U.S. District Judge Ricardo Urbina denied two motions to dismiss the case against the five men accused in a September 2007 shooting that left 17 Iraqis dead and another 20 wounded in a busy Baghdad intersection.
The five argued that they are not subject to U.S. civilian criminal laws because they were working overseas under a contract with the State Department to help provide security for diplomats. A legal loophole says only contractors who work for or support the Defense Department can be prosecuted in U.S. courts for crimes committed overseas.
Defense attorney Mark Hulkower pointed out that President Barack Obama, who now overseas the Justice Department that is prosecuting the case, sponsored a bill while a senator to close the loophole so State Department contractors could be prosecuted in U.S. courts. "But that hasn't occurred yet," Hulkower said.
Federal prosecutors argued the men were supporting the work of the Defense Department by helping to create a stable, self-governing Iraq. They said they would offer evidence at trial that their employment supported the Defense Department.
Urbina sided with prosecutors and agreed that the issue should be heard at trial. But he noted that the "defendants' points on this issue are rather strong" and predicted it would be an issue that either he or a jury would decide later.
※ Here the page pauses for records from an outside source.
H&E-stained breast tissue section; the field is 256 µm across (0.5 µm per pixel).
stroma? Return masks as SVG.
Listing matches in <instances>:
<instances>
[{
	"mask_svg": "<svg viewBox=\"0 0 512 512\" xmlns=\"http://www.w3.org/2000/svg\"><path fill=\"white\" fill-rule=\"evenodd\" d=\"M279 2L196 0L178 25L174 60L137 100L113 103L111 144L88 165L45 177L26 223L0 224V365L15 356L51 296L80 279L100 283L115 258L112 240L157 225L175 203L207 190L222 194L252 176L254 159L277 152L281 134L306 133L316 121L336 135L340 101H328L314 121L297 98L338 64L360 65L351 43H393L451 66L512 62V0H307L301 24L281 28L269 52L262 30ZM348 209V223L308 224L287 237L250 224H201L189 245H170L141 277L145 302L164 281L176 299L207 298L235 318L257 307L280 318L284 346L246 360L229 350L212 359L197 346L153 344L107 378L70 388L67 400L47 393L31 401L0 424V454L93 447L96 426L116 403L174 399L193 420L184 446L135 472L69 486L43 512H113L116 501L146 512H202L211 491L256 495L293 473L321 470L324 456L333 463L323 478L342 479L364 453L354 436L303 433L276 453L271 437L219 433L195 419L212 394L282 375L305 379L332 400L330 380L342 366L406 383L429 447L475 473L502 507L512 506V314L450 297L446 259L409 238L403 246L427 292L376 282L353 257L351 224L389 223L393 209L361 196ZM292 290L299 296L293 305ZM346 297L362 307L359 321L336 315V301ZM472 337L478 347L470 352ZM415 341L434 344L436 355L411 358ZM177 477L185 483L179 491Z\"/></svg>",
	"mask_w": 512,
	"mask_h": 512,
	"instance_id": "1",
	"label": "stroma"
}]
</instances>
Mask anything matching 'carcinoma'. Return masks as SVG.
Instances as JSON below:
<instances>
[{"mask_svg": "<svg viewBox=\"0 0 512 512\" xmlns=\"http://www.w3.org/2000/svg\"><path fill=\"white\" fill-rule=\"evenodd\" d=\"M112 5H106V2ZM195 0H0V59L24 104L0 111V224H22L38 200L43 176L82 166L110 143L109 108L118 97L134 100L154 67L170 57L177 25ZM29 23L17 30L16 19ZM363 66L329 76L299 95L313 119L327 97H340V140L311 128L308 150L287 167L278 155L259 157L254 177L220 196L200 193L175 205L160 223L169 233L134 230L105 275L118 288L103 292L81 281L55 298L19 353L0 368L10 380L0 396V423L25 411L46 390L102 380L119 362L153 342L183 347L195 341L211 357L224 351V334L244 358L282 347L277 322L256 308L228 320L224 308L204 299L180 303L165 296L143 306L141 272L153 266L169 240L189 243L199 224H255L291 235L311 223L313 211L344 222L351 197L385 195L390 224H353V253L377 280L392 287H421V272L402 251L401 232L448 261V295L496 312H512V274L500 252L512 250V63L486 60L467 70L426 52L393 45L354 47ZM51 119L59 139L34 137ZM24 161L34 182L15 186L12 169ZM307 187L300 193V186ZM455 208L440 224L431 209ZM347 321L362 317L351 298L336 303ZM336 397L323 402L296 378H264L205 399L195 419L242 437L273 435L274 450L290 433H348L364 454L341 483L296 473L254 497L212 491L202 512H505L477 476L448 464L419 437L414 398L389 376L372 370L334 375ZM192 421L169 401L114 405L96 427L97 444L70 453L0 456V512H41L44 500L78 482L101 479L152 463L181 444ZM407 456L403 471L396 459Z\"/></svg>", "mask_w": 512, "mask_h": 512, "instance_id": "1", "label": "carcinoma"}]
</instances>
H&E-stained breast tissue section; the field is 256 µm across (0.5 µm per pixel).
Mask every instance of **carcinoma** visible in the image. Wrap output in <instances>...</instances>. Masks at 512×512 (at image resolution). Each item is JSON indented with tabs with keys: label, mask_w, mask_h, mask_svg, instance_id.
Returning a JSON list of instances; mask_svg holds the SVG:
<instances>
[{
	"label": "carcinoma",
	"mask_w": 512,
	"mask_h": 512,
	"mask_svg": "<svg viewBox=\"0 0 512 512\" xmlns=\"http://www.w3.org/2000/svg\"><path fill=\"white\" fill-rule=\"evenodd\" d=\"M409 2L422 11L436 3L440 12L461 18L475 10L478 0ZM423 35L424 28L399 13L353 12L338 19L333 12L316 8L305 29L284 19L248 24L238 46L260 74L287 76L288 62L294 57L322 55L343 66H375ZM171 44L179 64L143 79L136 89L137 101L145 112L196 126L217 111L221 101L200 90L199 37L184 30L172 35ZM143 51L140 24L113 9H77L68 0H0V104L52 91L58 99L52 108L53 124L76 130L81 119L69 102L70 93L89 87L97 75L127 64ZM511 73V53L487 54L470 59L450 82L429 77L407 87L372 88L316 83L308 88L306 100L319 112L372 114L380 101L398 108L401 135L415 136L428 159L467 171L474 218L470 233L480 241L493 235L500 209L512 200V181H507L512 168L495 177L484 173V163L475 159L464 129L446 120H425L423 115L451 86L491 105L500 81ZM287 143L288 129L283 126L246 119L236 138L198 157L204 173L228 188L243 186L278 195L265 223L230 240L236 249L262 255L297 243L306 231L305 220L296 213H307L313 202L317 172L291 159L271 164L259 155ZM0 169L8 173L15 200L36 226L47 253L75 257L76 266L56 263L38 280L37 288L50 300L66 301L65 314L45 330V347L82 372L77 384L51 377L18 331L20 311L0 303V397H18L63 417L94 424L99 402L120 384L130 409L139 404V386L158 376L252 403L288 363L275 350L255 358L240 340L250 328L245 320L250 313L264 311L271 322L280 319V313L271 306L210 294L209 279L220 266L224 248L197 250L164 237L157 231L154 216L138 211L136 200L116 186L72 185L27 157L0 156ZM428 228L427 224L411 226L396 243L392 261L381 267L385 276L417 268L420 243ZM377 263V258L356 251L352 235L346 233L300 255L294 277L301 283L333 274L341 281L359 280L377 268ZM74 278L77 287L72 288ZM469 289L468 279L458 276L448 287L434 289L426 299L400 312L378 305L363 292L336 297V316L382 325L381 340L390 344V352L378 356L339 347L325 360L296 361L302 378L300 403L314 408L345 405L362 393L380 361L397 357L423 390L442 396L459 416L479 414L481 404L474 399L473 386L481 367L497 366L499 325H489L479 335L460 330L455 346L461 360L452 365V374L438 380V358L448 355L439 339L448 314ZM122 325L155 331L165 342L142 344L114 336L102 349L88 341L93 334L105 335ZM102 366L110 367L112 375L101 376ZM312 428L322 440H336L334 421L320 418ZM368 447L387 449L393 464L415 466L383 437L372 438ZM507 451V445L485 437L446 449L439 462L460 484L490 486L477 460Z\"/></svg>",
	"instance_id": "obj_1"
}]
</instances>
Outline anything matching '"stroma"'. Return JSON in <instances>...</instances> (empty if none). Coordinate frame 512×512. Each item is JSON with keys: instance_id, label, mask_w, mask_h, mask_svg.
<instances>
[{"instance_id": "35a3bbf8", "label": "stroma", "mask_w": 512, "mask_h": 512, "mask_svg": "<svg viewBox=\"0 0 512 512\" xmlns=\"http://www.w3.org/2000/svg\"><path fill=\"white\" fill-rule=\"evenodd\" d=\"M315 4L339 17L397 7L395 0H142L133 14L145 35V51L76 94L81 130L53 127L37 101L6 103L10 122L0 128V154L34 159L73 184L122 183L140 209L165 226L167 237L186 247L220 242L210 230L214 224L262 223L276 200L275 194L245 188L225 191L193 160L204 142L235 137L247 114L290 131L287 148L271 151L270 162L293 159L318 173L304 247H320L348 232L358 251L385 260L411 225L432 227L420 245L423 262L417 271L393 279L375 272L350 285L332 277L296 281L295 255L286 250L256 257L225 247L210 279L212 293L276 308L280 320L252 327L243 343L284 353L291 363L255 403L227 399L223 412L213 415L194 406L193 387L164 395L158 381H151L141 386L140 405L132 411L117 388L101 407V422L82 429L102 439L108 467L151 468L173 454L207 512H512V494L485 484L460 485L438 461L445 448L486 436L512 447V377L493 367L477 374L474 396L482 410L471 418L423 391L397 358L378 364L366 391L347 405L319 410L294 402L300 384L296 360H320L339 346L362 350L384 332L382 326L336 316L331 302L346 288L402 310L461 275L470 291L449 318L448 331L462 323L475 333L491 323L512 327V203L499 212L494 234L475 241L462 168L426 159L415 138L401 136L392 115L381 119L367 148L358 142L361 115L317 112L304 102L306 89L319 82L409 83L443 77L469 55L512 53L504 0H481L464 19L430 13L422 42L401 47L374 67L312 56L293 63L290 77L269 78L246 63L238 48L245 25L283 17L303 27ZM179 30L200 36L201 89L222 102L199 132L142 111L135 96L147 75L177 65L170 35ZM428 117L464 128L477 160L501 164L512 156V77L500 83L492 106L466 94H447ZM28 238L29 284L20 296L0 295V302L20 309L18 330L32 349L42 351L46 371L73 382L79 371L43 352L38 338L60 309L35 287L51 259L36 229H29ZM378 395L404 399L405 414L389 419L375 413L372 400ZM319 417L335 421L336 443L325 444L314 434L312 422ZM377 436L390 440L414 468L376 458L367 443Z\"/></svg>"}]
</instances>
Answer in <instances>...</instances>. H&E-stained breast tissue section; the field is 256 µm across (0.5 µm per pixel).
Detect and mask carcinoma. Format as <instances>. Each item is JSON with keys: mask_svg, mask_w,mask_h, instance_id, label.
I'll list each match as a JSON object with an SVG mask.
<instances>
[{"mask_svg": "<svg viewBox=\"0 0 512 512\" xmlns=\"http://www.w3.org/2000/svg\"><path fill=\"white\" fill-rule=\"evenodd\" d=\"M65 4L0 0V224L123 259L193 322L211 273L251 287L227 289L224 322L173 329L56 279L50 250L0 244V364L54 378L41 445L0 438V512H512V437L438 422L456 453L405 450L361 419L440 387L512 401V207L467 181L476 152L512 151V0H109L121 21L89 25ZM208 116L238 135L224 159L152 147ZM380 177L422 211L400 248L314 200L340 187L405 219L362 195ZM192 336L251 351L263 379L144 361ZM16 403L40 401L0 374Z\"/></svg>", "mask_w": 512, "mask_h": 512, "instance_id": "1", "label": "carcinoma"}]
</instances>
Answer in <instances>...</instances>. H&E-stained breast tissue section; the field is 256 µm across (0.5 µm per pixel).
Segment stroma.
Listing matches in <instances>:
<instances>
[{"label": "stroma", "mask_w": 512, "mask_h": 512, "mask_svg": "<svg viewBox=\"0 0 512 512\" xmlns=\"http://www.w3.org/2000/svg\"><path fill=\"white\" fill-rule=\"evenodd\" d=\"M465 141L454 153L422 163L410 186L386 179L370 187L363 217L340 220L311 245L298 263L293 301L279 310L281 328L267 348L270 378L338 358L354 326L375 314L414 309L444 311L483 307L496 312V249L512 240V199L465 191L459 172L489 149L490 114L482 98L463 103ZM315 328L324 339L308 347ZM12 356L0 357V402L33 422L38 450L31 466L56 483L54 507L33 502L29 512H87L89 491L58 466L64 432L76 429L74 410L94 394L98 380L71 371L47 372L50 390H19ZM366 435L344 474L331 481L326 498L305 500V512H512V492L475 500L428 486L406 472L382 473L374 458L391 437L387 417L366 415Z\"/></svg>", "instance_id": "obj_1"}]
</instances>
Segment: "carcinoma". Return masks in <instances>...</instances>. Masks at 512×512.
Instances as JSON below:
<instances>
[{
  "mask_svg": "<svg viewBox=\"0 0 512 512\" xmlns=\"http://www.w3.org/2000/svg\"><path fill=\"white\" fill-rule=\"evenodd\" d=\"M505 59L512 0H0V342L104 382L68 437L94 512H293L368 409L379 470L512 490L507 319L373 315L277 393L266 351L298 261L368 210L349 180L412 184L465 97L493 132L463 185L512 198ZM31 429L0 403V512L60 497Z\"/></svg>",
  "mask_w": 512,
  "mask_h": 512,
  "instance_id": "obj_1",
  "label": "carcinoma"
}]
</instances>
The five defendants — all decorated military veterans — are charged with 14 counts of manslaughter, 20 counts of attempted manslaughter and one count of using a machine gun to commit a crime of violence. The machine-gun charge, typically used in drug cases, carries a 30-year minimum prison sentence.
The trial is scheduled to begin in a year against ex-Marines Donald Ball of West Valley City, Utah, Dustin Heard of Knoxville, Tenn., and Evan Liberty of Rochester, N.H.; and Army veterans Nick Slatten of Sparta, Tenn., and Paul Slough of Keller, Texas. All five were present at Tuesday's hearing, but none of them spoke.
Lawyers for the five men also argued that the case should be dismissed because it was improperly filed in Washington, where none of them lives. They suggested the case be handled in Utah. The judge dismissed that argument as well.
Blackwater has not been charged in the case. It announced Friday that it was changing its name to Xe, which is pronounced like the letter "z," to help repair damage to its reputation.
The Iraqi government has labeled the guards "criminals" and is closely watching the case. The shooting strained relations between Washington and Baghdad and fueled the anti-American insurgency in Iraq. Many Iraqis saw it as a demonstration of American brutality and arrogance.
The shooting took place around noon on Sept. 16, 2007, in the crowded Nisoor Square. Prosecutors said civilians were running errands, getting lunch and otherwise going about their lives. Iraqi witnesses said the contractors opened fire unprovoked and left the square littered with blown-out cars.
But the Blackwater guards contend they were ambushed by insurgents. Blackwater radio logs made available to The Associated Press by a defense attorney in the case describe a hectic eight minutes in which the guards repeatedly reported incoming gunfire from insurgents and Iraqi police.